For over a full year, the brightness fluctuations of star KIC 8462852 (named Boyajian) have dumbfounded astronomers, but now they may be closer to solving the puzzle. In September 2015, a citizen scientist group analyzing NASA’s Kepler mission data drew attention to this star because of its decreased light flux for long periods. While speculations from scientists included transiting planets, large orbiting objects, or even alien energy-harvesting solar panels, none of these hypotheses matched the data. But a more plausible piece of evidence might shed light on this mystifying stellar behavior. Sheikh et al. from the University of Illinois at Urbana–Champaign recently published their results in Physical Review Letters, which suggest that the pronounced dimming episodes might be linked to internal phenomenon rather than external orbiting structures. Over 4 years, the team studied Boyajian’s star and found that its spectrum of fluctuations is consistent with that given by an “avalanche model”—where a small perturbation can set off a sudden change in a system. In this type of model, an internal stellar process (which is still unknown) would reach a tipping point and cause a steady decrease in light flux for a period of time. (For more, see the Viewpoint in PhysicsNew Clues as to Why Boyajian’s Star is Dimming” by Steinn Sigurðsson.)

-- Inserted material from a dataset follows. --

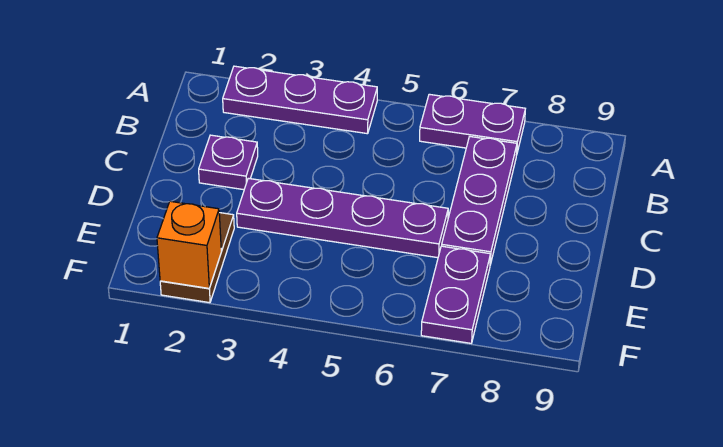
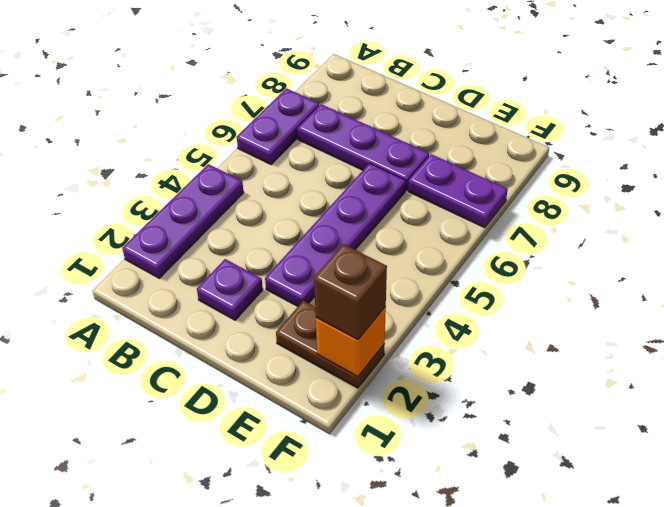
none -> brown brick F2 level 3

Laser Tech for When the Fog Rolls In

Fog can be a killer for technologies that involve sending intense lasers through the air, such as remote sensing and free-space communication. In Applied Physics Letters, de la Cruz et al. offer a simple solution to this problem for near-infrared lasers: re-send the signal every 100 microseconds. The idea uses the fact that an intense laser traveling through a region with water droplets or other small particles will drill out a low-density “hole” as it propagates. The hole lasts for just fractions of a second, but that’s long enough to pass another pulse of light through the cleared space. The team tested this approach by sending an ultrashort pulse from a 1030-nanometer-wavelength laser through a chamber filled with dense fog. Pulses delivered at a slow rate were almost fully blocked, but those sent at a faster clip (1000 Hz) were able to transmit 32% of their light through the meter-long chamber.

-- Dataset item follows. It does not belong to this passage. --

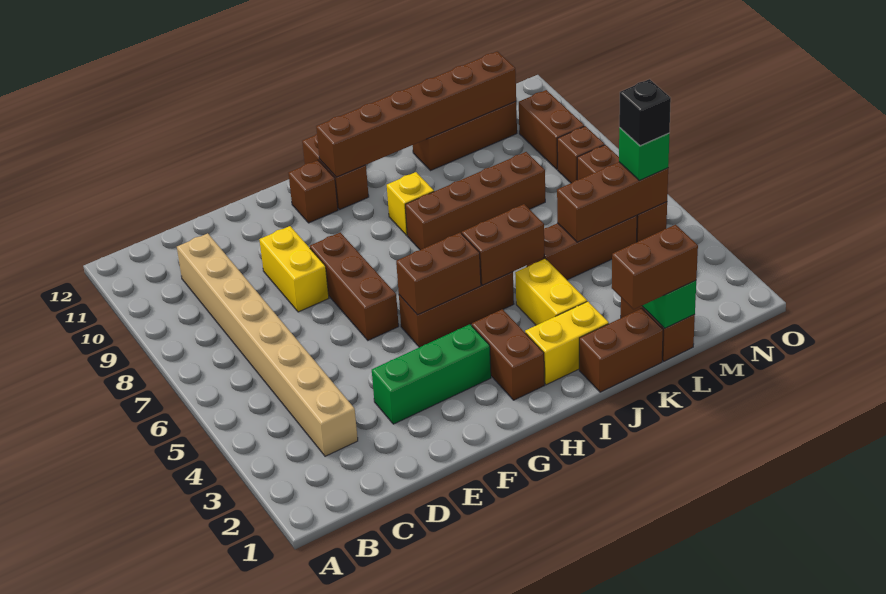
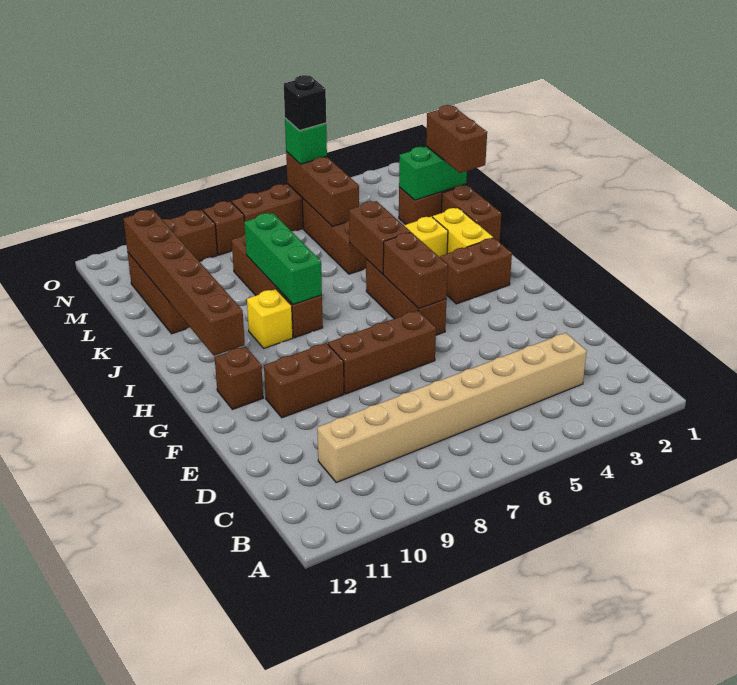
green brick E3:G3 level 1 -> green brick I8:K8 level 2
yellow brick E8:E9 level 1 -> none
brown brick H11:H12 level 1 -> brown brick F9:F10 level 1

Metal-Based “Engines” Increase Mobility in Micromotors

Invisible to the naked eye, biomolecular motors can chug along inside living cells without leaving a mark. These tiny messengers could be used for versatile tasks, such as drug delivery and virus isolation. Scientists have hardwired these engines to convert chemical energy into mechanical work; the micrometer-sized motors use hydrogen peroxide as their fuel source by breaking down the chemical into its constituent parts (water and oxygen) and using the oxygen bubbles to launch forward. These “engines” have a mind of their own, however, and it’s difficult to control their speed or halt them at will. Li et al. took these engines into the shop and revamped their designs to fix this flaw. As described in the Journal of the American Chemical Society, the team used metal-organic frameworks (MOFs) in their self-propelled micromotors. They selected different metal ions (cobalt and manganese salts) in the MOF framework, which provided customizable options. The motors achieved different top speeds with different metals, giving the fine-tuner a way to adjust an engine’s performance. There was also an optional “braking system” for the motors: by adding molecules called chelating ligands, the ions would “bite” onto the metal framework and slow down the engines.